First Drive: 2024 GMC Canyon AT4X AEV Edition

We take the 2024 GMC Canyon AT4X AEV Edition off-road and explore whether this overland-ready rig is worth its premium price tag.

First Drive: 2024 GMC Canyon AT4X AEV Edition

Overland-Ready From the Factory, And Built to Take a Beating

Out in Big Sky Country, where the terrain doesn’t lie and the horizon stretches for hours, we got our hands on something special: the 2024 GMC Canyon AT4X AEV Edition. It’s not just a badge-heavy trim or a cosmetic off-roader. This thing is built to get dirty, built to go remote, and most importantly, built to go straight from the dealership to the trailhead.

Overlanding First, Flash Second

GMC and American Expedition Vehicles (AEV) teamed up once again, this time to deliver a more overland-focused alternative to the Colorado ZR2 Bison. While the Bison leans into high-speed Baja and technical crawling, the Canyon AT4X AEV is what you’d buy if your weekends disappear into mountains, desert washes, and remote trailheads. And unlike most builds, it’s all backed by a factory warranty.

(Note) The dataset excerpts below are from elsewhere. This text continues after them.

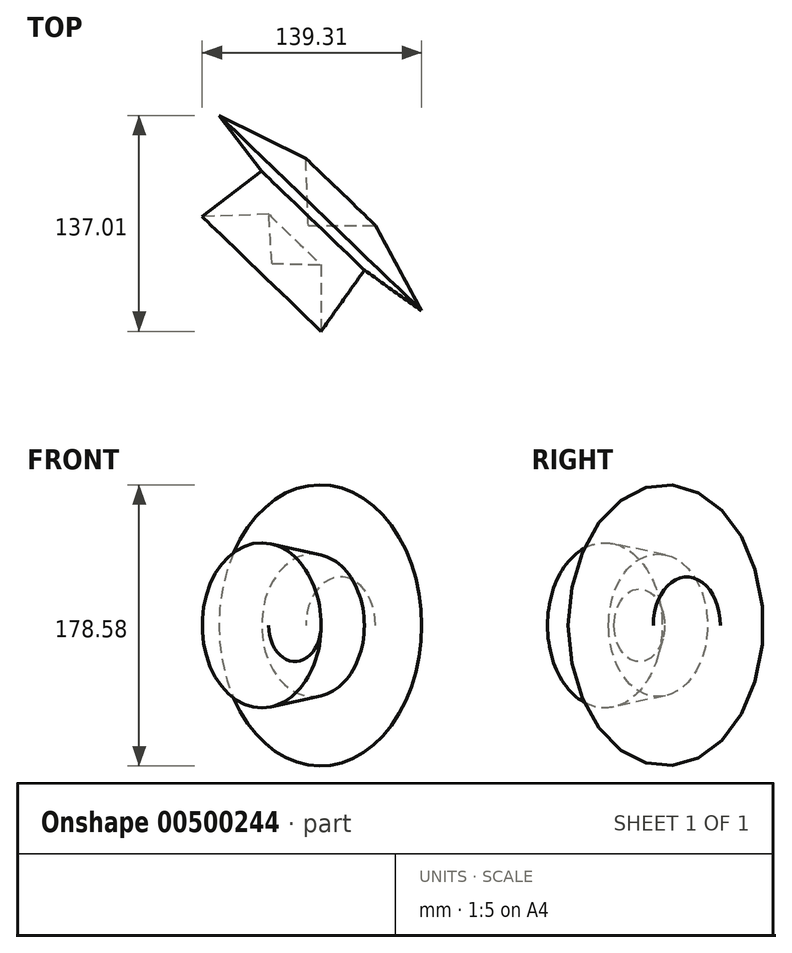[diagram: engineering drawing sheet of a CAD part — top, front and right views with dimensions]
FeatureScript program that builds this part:
annotation { "Feature Type Name" : "Feature", "Feature Type Description" : "" }
export const myFeature = defineFeature(function(context is Context, id is Id, definition is map)
    precondition{}
    {
        {
            var Q0;
            Q0=qCreatedBy(makeId("Top.planeOp"),FACE);
            var sketch = newSketch(context, id + "F0", { "sketchPlane" : qUnion([Q0])});
            skLineSegment(sketch, "E0", {"start": v(-58.67, 23.09) * mm, "end": v(-35.57, 47.06) * mm});
            skLineSegment(sketch, "E1", {"start": v(-35.57, 47.06) * mm, "end": v(7.15, 47.06) * mm});
            skLineSegment(sketch, "E2", {"start": v(7.15, 47.06) * mm, "end": v(36.35, -6.99) * mm});
            skLineSegment(sketch, "E3", {"start": v(36.35, -6.99) * mm, "end": v(0, 18.73) * mm});
            skLineSegment(sketch, "E4", {"start": v(0, 18.73) * mm, "end": v(-27.45, -20.08) * mm});
            skLineSegment(sketch, "E5", {"start": v(-27.45, -20.08) * mm, "end": v(-27.45, 22.22) * mm});
            skLineSegment(sketch, "E6", {"start": v(-27.45, 22.22) * mm, "end": v(-58.67, 23.09) * mm});
            skSolve(sketch);
        }
        {
            var Q0;
            Q0=makeQuery(id+"F0.imprint","IMPRINT",FACE,{"disambiguationData":[TD([[makeQuery(id+"F0.imprint","IMPRINT",EDGE,{"derivedFrom":sQuery(id+"F0.wireOp",EDGE,"E0")}),-1.0]])]});
            var Q1;
            Q1=sQuery(id+"F0.wireOp",EDGE,"E0");
            revolve(context, id + "F1", {"entities" : qUnion([Q0]), "axis" : qUnion([Q1]), "revolveType" : RevolveType.FULL});
        }
    });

Right off the bat, the driving experience impresses. The AT4X AEV is surprisingly refined on pavement, with a ride quality that doesn’t punish daily driving. The front seats are plush—even without a massage—and visibility is excellent thanks to a clean hood design and a well-placed heads-up display. For anyone hauling gear or scouting terrain, those three auxiliary switches wired from the factory make installing accessories (like lighting or an air compressor) a plug-and-play affair.

What Makes It AEV-Worthy

AEV doesn’t just slap on parts—they engineer durability. This Canyon gets:

  • Hot-stamped boron steel skid plates
  • Heavy-duty steel bumpers with recovery points and winch compatibility
  • Rock sliders that actually work, not just look good

And here’s where it gets serious: the AEV Edition lifts the standard AT4X by 1.5 inches, unlocking aggressive approach, departure, and breakover angles:

SpecNumber
Approach Angle38.2°
Breakover Angle26.9°
Departure Angle26.0°
Front Suspension Travel9.9 in
Rear Suspension Travel11.6 in

That added articulation was easy to spot on the trail—the AT4X AEV handled off-camber rock climbs with surprising composure, and the jounce shocks (not on the Bison, by the way) came in clutch on big compressions.

The Powertrain Dilemma

Under the hood, the AT4X AEV shares the same powertrain as the base Canyon: the 310-hp, 430 lb-ft L3B turbo-four paired with a 10-speed automatic. Smooth, responsive, and plenty torquey—but it leaves a little to be desired in the "special" department.

Given the AEV Edition’s top-tier price tag, we can’t help but wish for a bit more engine magic to match its off-road hardware. Still, tech-wise, it’s loaded: underbody cameras (with washers), driver-assist features, and multi-view trail cams that make spotting your line easier than ever.

The Verdict: Should You Wait, Build, or Buy?

If you’re the kind of person who’d normally drop $10–15K upgrading your own midsize pickup for overland use, this is a shortcut you can actually trust. The AT4X AEV Edition offers real off-road chops, warranty coverage, and the comfort of knowing everything was designed to work together.

Pricing reaches $68,550. That sounds steep until you price out steel bumpers, sliders, lighting, electrical work, and suspension upgrades separately. This is a turn-key solution, and it shows.

AutoZealot Take:

“It’s not a lifted mall crawler. It’s not a half-baked badge job. The Canyon AT4X AEV is a rare thing—a dealer-delivered rig that’s actually ready for the backcountry. You’ll still want to kit it out for your own needs, but it’s a hell of a foundation. Think of it like the Corvette of overland trucks—only with mud on the tires and a campsite waiting at the end of the trail.”